Thank you for the clip, it was very good. Brought a tear to my eye to see all those maidens together, dancing and enjoying themselves, like good chaste women

PaddyGinger Irishman 12-08-2010 11:15 PM

Re: 10 Reasons why GOD HATES IRELAND!
 
Quote:

Originally Posted by Lisa H (Post 650061)
Are you one of these dancers



No, i'm not. My hair is ginger. I look more like an orang-utan.

Lisa H 12-08-2010 11:20 PM

Re: 10 Reasons why GOD HATES IRELAND!
 
Quote:

Originally Posted by PaddyGinger Irishman (Post 650080)
The guy is american, but i don't think he's a true american. He co-habits with a woman out of wedlock, and that means he can't be a true red white and blue.

It was definitely a leprechaun. I took out my iphone and checked him on imdb, and he was one of the little people.

Anyway, if he was a midget drunk, then why did he have a pot of gold buried in the forest under a tree?

I'm not too sure what you mean by

Perhaps you made a mistake in typing. And we've already discussed my limited financial means, I can only afford a cow for the moment. However if i work hard and pray hard then maybe god will find it in his heart to grant me more money and then i can buy a proper car, and be able to afford to send you more gifts?

I don't go to the pub drinking every night during the week. Sometimes i drink at home. And i only brawl when someone insults my kin.

Thank you for the clip, it was very good. Brought a tear to my eye to see all those maidens together, dancing and enjoying themselves, like good chaste women

ok. The line should read;
"If you were going to take a girl out on a donkey cart, then you will need a donkey to pull it. It is like have a lawn mower engine in a v8 supercar"

I have never heard of a Irish people having cars. Don't they always walk or have donkey carts.

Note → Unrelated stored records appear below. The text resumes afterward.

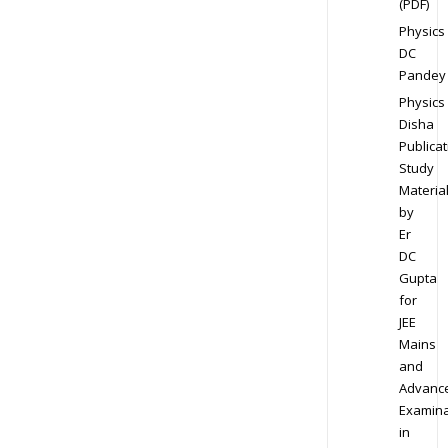
(PDF)
Physics
DC
Pandey
Physics
Disha
Publicat
Study
Materia
by
Er
DC
Gupta
for
JEE
Mains
and
Advanc
Examina
in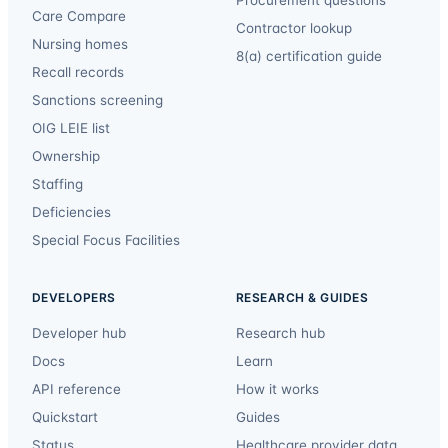
Procurement questions
Care Compare
Contractor lookup
Nursing homes
8(a) certification guide
Recall records
Sanctions screening
OIG LEIE list
Ownership
Staffing
Deficiencies
Special Focus Facilities
DEVELOPERS
RESEARCH & GUIDES
Developer hub
Research hub
Docs
Learn
API reference
How it works
Quickstart
Guides
Status
Healthcare provider data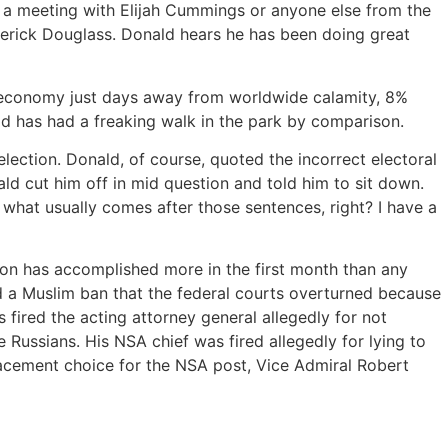
 a meeting with Elijah Cummings or anyone else from the
derick Douglass. Donald hears he has been doing great
an economy just days away from worldwide calamity, 8%
ld has had a freaking walk in the park by comparison.
election. Donald, of course, quoted the incorrect electoral
ld cut him off in mid question and told him to sit down.
what usually comes after those sentences, right? I have a
ion has accomplished more in the first month than any
gned a Muslim ban that the federal courts overturned because
fired the acting attorney general allegedly for not
e Russians. His NSA chief was fired allegedly for lying to
placement choice for the NSA post, Vice Admiral Robert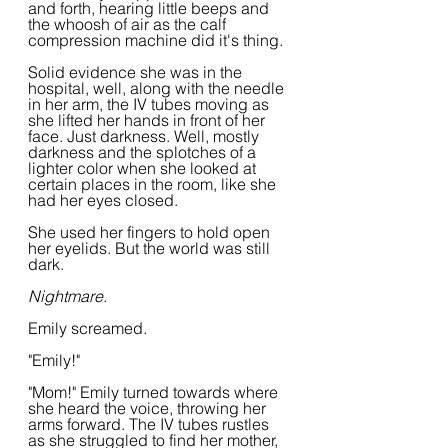
and forth, hearing little beeps and 
the whoosh of air as the calf 
compression machine did it's thing.
Solid evidence she was in the 
hospital, well, along with the needle 
in her arm, the IV tubes moving as 
she lifted her hands in front of her 
face. Just darkness. Well, mostly 
darkness and the splotches of a 
lighter color when she looked at 
certain places in the room, like she 
had her eyes closed.
She used her fingers to hold open 
her eyelids. But the world was still 
dark.
Nightmare.
Emily screamed.  
"Emily!"
"Mom!" Emily turned towards where 
she heard the voice, throwing her 
arms forward. The IV tubes rustles 
as she struggled to find her mother, 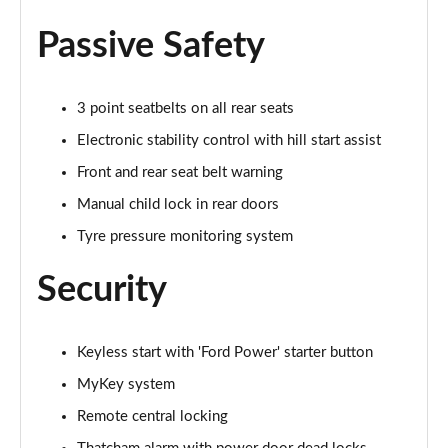
Page 35 of 62
Passive Safety
1.0 EcoBoost Hybrid mHEV 125 ST-Line Vignale 5dr
Page 36 of 62
3 point seatbelts on all rear seats
1.0 EcoBoost Hybrid mHEV 155 ST-Line Vignale 5dr
Electronic stability control with hill start assist
Page 37 of 62
Front and rear seat belt warning
1.0 EcoBoost Hbd mHEV 125 ST-Line Vignale 3dr
Manual child lock in rear doors
Auto
Tyre pressure monitoring system
Page 38 of 62
Security
1.0 EcoBoost Hbd mHEV 125 ST-Line Vignale 5dr
Auto
Page 39 of 62
Keyless start with 'Ford Power' starter button
1.0 EcoBoost Active 5dr
MyKey system
Page 40 of 62
Remote central locking
1.0 EcoBoost Hybrid mHEV 155 Active 5dr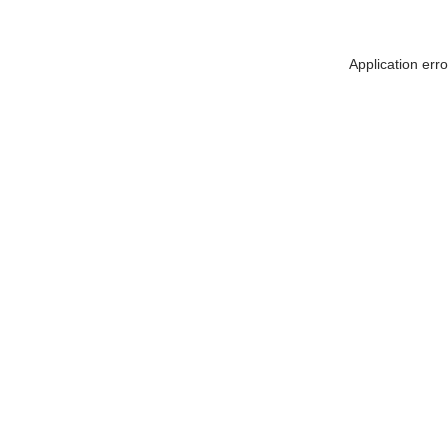
Application err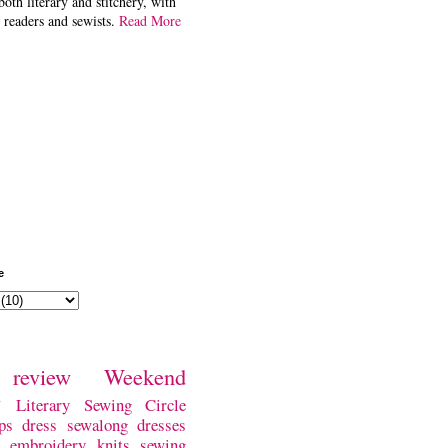
both literary and stitchery, with
 readers and sewists.
Read More
e
review
Weekend
w
Literary Sewing Circle
ps
dress
sewalong
dresses
embroidery
knits
sewing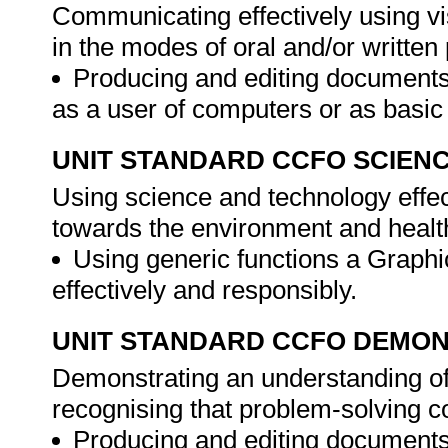
Communicating effectively using vi
in the modes of oral and/or writte
Producing and editing documents
as a user of computers or as basi
UNIT STANDARD CCFO SCIEN
Using science and technology effect
towards the environment and healt
Using generic functions a Graphi
effectively and responsibly.
UNIT STANDARD CCFO DEMO
Demonstrating an understanding of 
recognising that problem-solving co
Producing and editing documents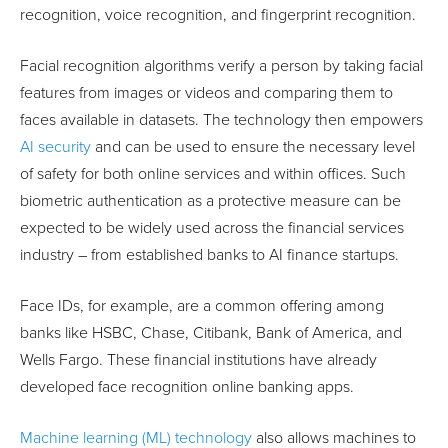
recognition, voice recognition, and fingerprint recognition.
Facial recognition algorithms verify a person by taking facial
features from images or videos and comparing them to
faces available in datasets. The technology then empowers
AI security
and can be used to ensure the necessary level
of safety for both online services and within offices. Such
biometric authentication as a protective measure can be
expected to be widely used across the financial services
industry – from established banks to AI finance startups.
Face IDs, for example, are a common offering among
banks like HSBC, Chase, Citibank, Bank of America, and
Wells Fargo. These financial institutions have already
developed face recognition online banking apps.
Machine learning (ML) technology
also allows machines to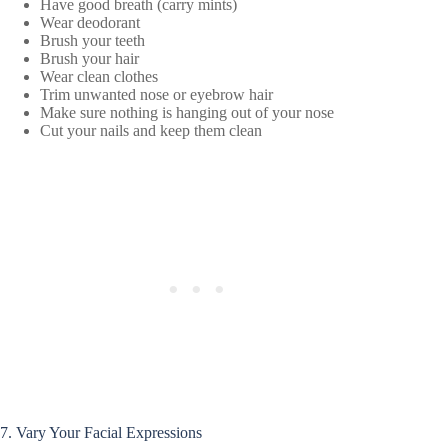
Have good breath (carry mints)
Wear deodorant
Brush your teeth
Brush your hair
Wear clean clothes
Trim unwanted nose or eyebrow hair
Make sure nothing is hanging out of your nose
Cut your nails and keep them clean
7. Vary Your Facial Expressions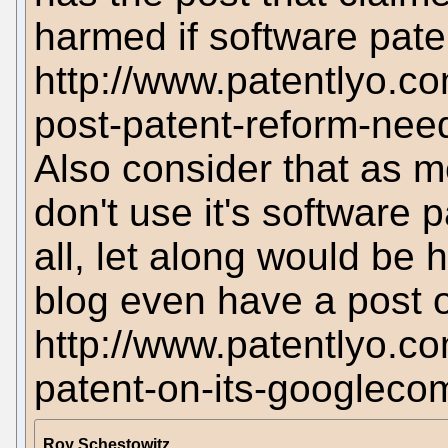
harmed if software pat
http://www.patentlyo.c
post-patent-reform-nee
Also consider that as 
don't use it's software 
all, let along would be 
blog even have a post o
http://www.patentlyo.c
patent-on-its-googlec
Roy Schestowitz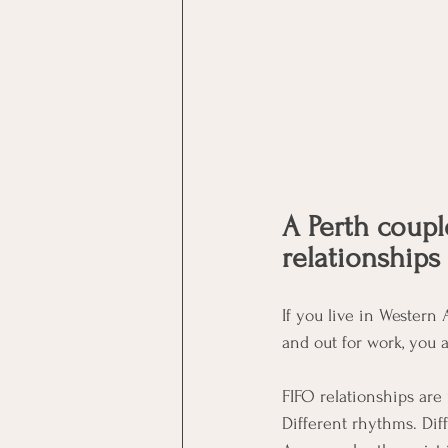
A Perth coupl
relationships
If you live in Western A
and out for work, you 
FIFO relationships are
Different rhythms. Diff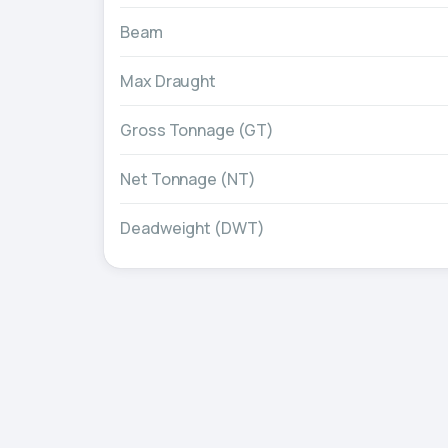
Beam
Max Draught
Gross Tonnage (GT)
Net Tonnage (NT)
Deadweight (DWT)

PaddyGinger Irishman 12-08-2010 11:30 PM

Re: 10 Reasons why GOD HATES IRELAND!
 
Quote:

Originally Posted by Lisa H (Post 650086)
ok. The line should read;
"If you were going to take a girl out on a donkey cart, then you will need a donkey to pull it. It is like have a lawn mower engine in a v8 supercar"

I have never heard of a Irish people having cars. Don't they always walk or have donkey carts.

Quote:

Originally Posted by Lisa H (Post 650086)
I have never heard of a Irish people having cars. Don't they always walk or have donkey carts.

Ah, i understand. Thank you for clearing that up. Sometimes in my drink addled state i need things to be explained to me properly.

No, some irish people have cars. I think that farmer murphy has one. He has a house with a real roof too. he lives in the next county though. But i heard farmer o kelly talking about the car in the pub the other day.

anyway Lisa, i have to go to bed. I have to get up early to milk betsy and then take the milk to the creamery 15 miles away. without spilling any. as you can guess, this is very important, walking 15 miles in the rain with 2 buckets of milk and trying not to let the water in either of them, so i need to have my wits about me. Perhaps we can continue this conversation tomorrow?